Beyond content, each cell tracks enabled/visible state, tabstop participation, per-axis alignment,
forced size, computed final size/origin, and padding. The surrounding Layout tracks line sizes,
expand weights, margins, background/stroke colors, DBind metadata, and a pointer back to its owning panel.
Compose Algorithm
Composition happens in two distinct phases. First, _layout_natural() walks the tree to compute
the natural width and height. Then _layout_expand() grows or shrinks each dimension to satisfy an
externally required size. Only after that does _layout_locate() assign final origins and call the
component-specific frame setters.
Width is solved before height because some widgets have height that depends on width, especially multi-line text. The code comment is explicit about the intent: compose manipulates numbers only, so it stays fast and defers native window/control updates to the locate pass.

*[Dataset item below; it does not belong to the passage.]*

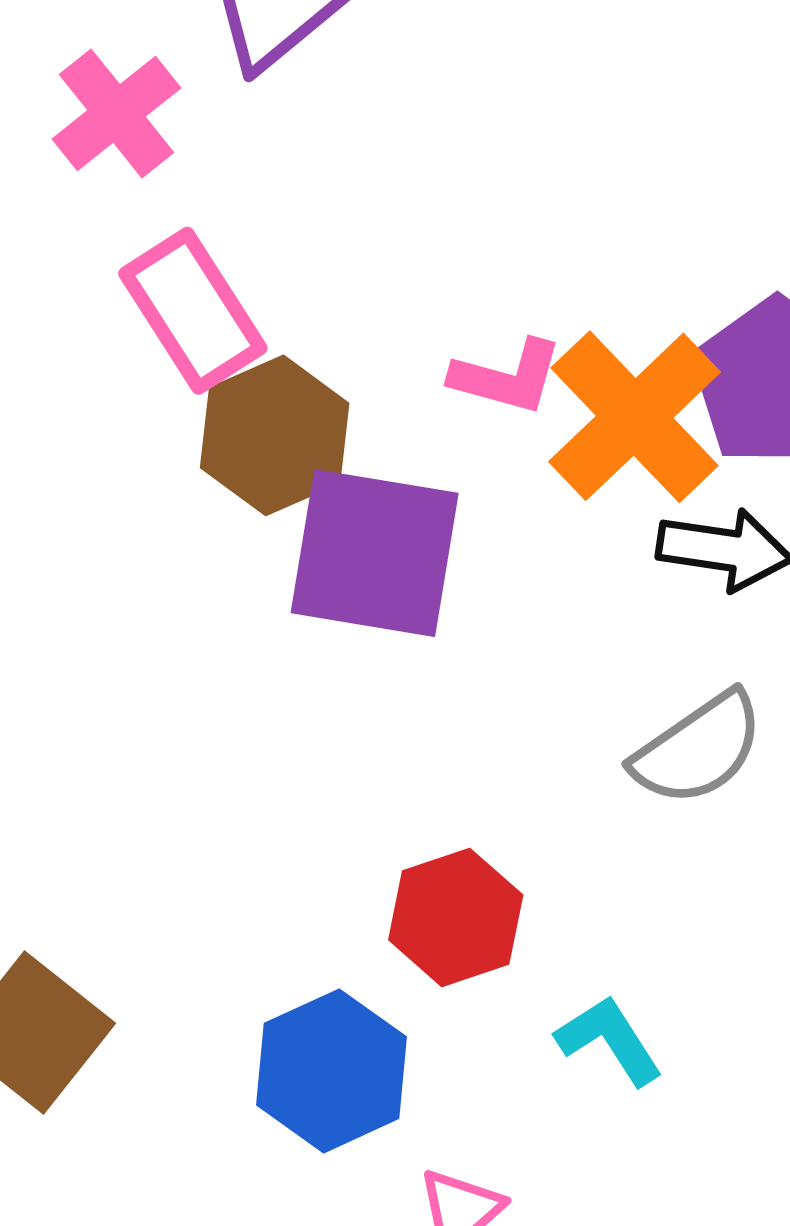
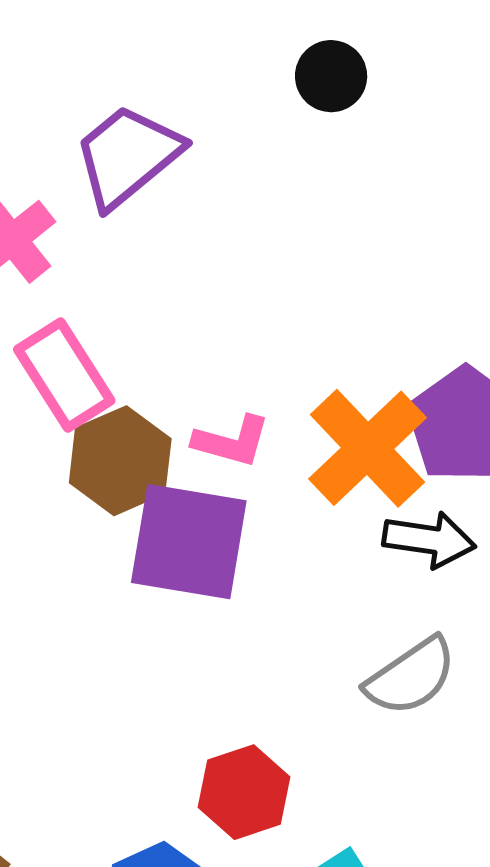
pink L-shape: (507, 377) -> (232, 441), moved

Sizing, Alignment, and Visibility Controls
| Area | Representative API | Effect |
|---|---|---|
| Grid shape | layout_insert_col, layout_remove_row |
Changes the logical matrix after creation. |
| Explicit sizing | layout_hsize, layout_vsize, cell_force_size |
Overrides natural size for lines or individual cells. |
| Expansion | layout_hexpand*, layout_vexpand* |
Assigns resize weights when a window or panel is larger than natural size. |
| Alignment and padding | layout_halign, layout_valign, cell_padding* |
Controls where the composed content sits inside each partition. |
| Visibility and tab order | layout_show_col, layout_show_row, layout_taborder, layout_tabstop |
Removes lines from layout flow and controls keyboard navigation order. |
Panels Are Layout Hosts, Not Just Containers
A Panel does not own just one layout. Internally it keeps an ArrPt(Layout) plus
visible_layout and active_layout indices. panel_layout(...) appends layouts,
and panel_visible_layout(...) switches which one is active. When the active layout changes, the panel
re-attaches the right children and composes the new tree.

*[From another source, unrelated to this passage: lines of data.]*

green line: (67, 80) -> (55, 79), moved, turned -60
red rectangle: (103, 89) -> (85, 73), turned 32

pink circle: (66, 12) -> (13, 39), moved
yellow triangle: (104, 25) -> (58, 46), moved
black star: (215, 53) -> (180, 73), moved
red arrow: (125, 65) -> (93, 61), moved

That matters because it means panel-level view switching is a first-class feature of the library, not a user-built convention. Scroll sizes, invalidation, and child attachment are all managed at the panel layer.
Window Integration
window_panel(...) does not attach a panel directly. It creates an internal 1x1 layout,
places the panel in cell (0, 0), and makes that layout the window's main_layout. On resize,
the window asks _layout_compose() to negotiate a constrained content size and then runs
_layout_locate() to push frames into the real controls.
This explains why layout behavior is the same whether the tree is nested inside another layout, mounted into a panel, or used as the root content of a top-level window.